» TEKS BACAAN

_ _ _ _ _ _ _

Tiga Nilai Dasar Hukum

Recent Posts

Tiga Nilai Dasar Hukum



BAB I
PENDAHULUAN
A.    Latar Belakang Masalah
Dalam menegakkan hukum ada tiga unsur yang harus selalu diperhatikan yaitu unsur keadilan, unsur kepastian hukum, dan unsur kemanfaatan. Meski dalam prakteknya tidak selalu mudah mengusahakan kompromi secara seimbang antara ketiga unsur tersebut. Tujuan hukum secara umum adalah mewujudkan keadilan dalam masyarakat, sehingga bagi setiap manusia, kapan dimana dan dalam persoalan apapun senantiasa ingin diperlakukan secara adil. Hukum kini dijadikan pihak penguasa sebagai alat untuk memperkokoh kekuasaannya. Inilah sifat penguasa telah jauh dari sikap adil.
B.     Rumusan Masalah
1.      Apa saja tiga nilai dasar hukum?
2.      Bagaimana hubungan antara tiga nilai dasar hukum tersebut?

BAB II
PEMBAHASAN
A.    Tiga Prinsip Dasar Hukum
Gustav Radbruch adalah seorang filosof hukum dan seorang legal scholar dari Jerman yang terkemuka yang mengajarkan konsep tiga unsur dasar hukum. Ketiga konsep dasar tersebut dikemukakannya pada era Perang Dunia II. Tujuan hukum yang dikemukakannya tersebut oleh berbagai pakar diidentikkan juga sebagai tujuan hukum. Adapun tiga tujuan hukum tersebut adalah keadilan, kepastian, dan kemanfaatan.

_ _ _ _ _ _ _

» BAHAN SUMBER

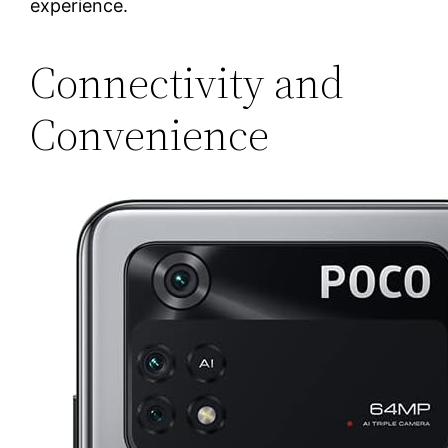
experience.
Connectivity and
Convenience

_ _ _ _ _ _ _

» ISI TUGAS
Menurut teks tentang tiga nilai dasar hukum, pada era apa Gustav Radbruch mengemukakan ketiga konsep dasar hukum?

» HASIL
Pada era Perang Dunia II.